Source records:
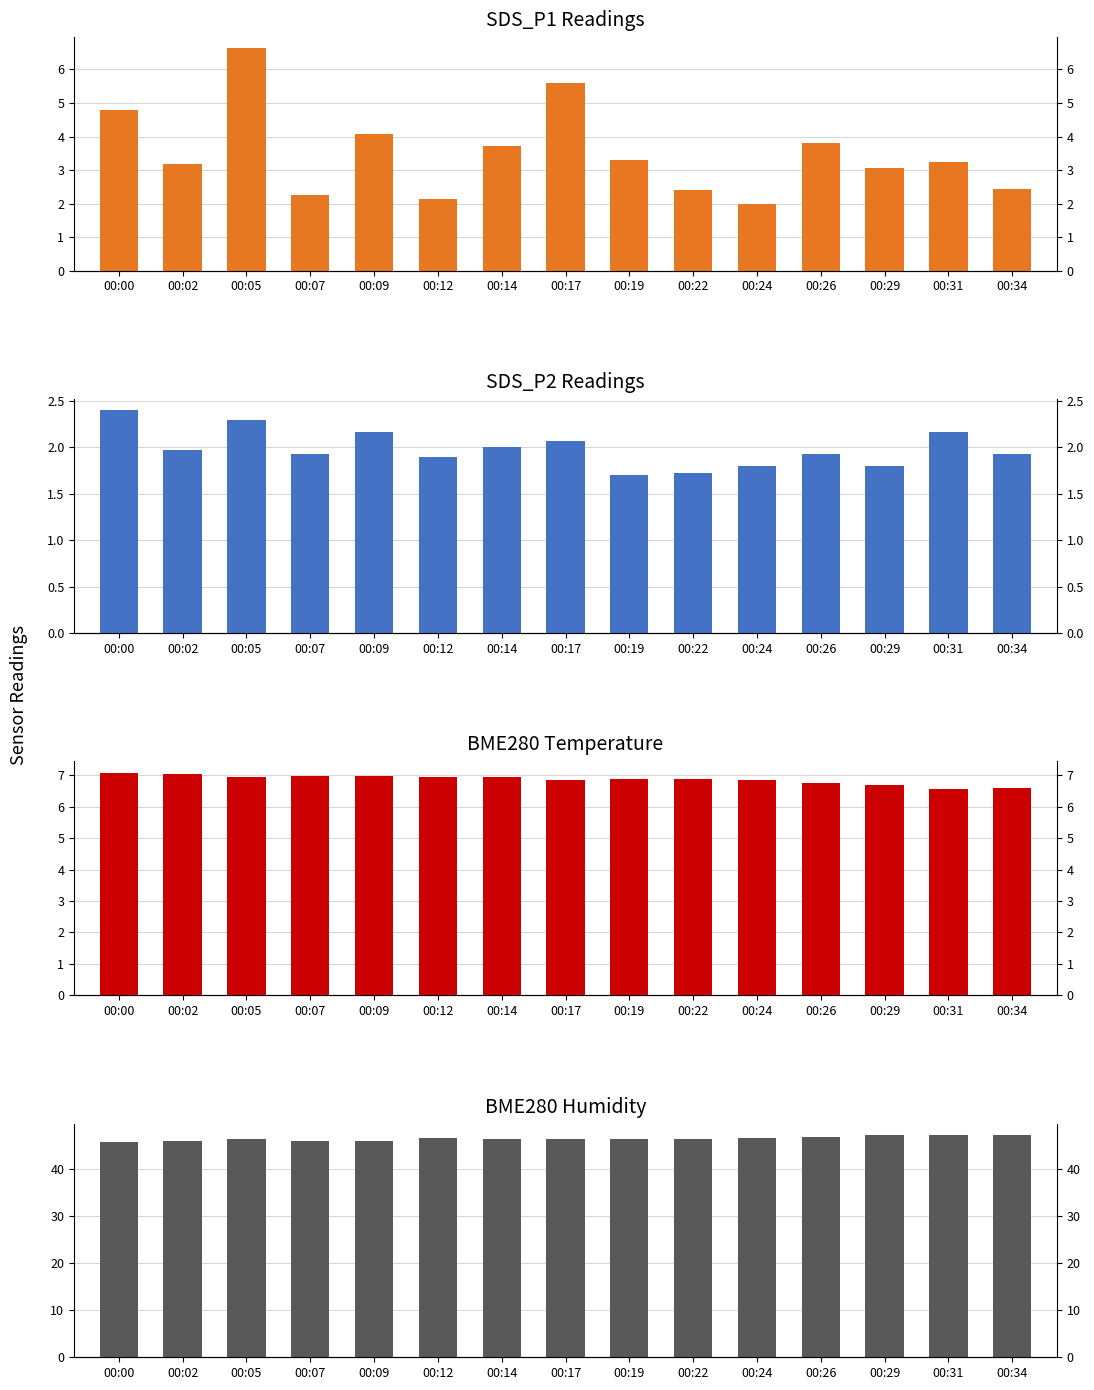

Is it true that BME280_temperature equals 11.5 at 00:17?

False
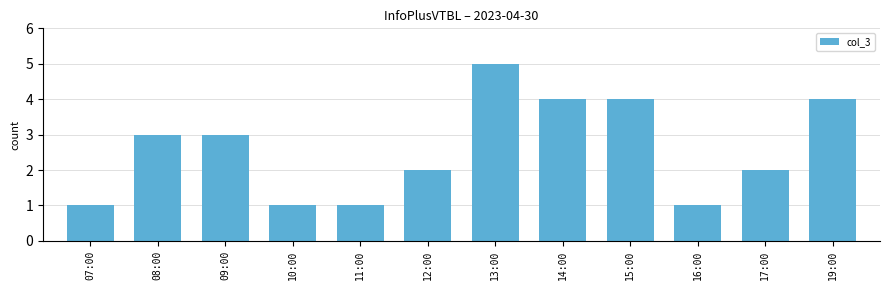

What is the change in value from 07:00 to 19:00?

+3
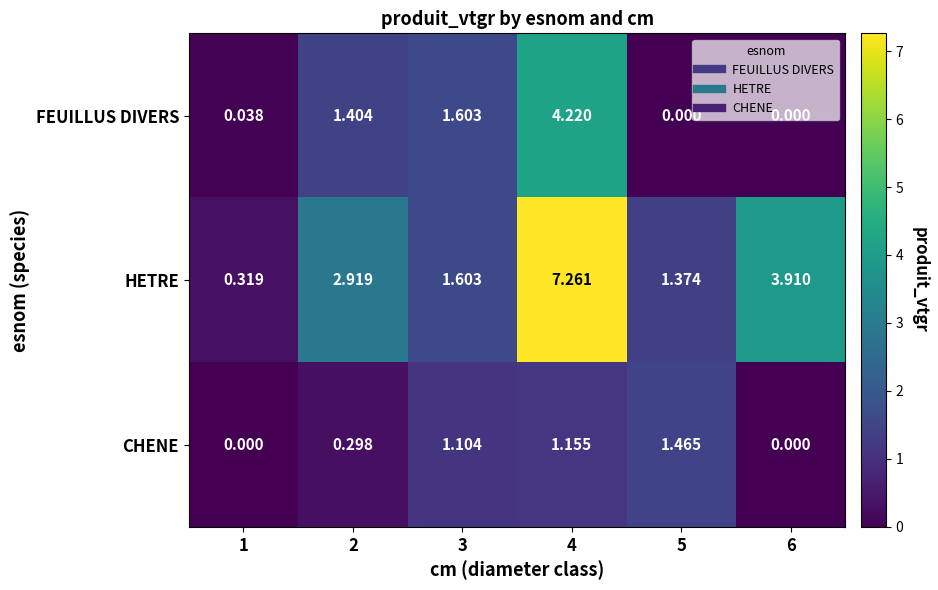

Which series changed the most between 1 and 3?

FEUILLUS DIVERS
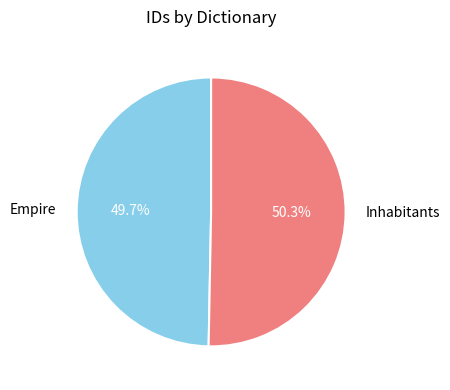

Combined, what portion of the pie is Inhabitants and Empire?

100.0%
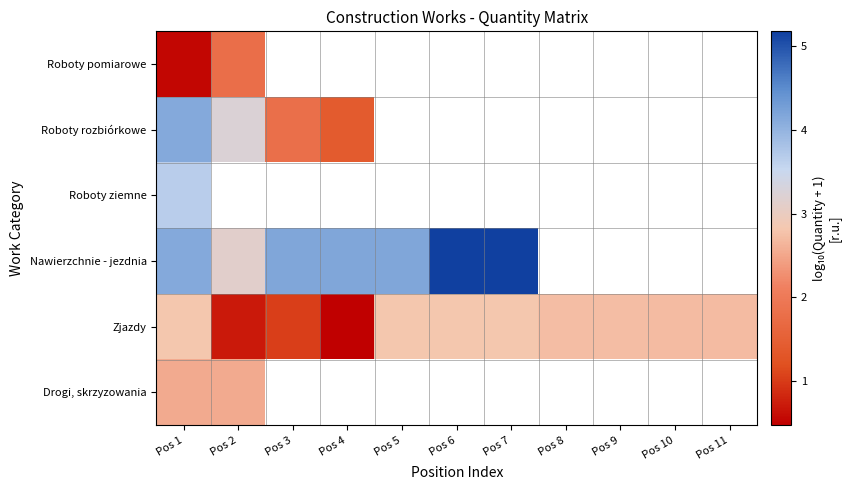

At how many categories does at least one series exceed 3?

7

- _GOAL OF THE EXERCISE_: Copy everything from the line that contains "At how many" down to the end of the material, with the lines exactly as they appear.

- _OUTPUT BELOW_:
At how many categories does at least one series exceed 3?

7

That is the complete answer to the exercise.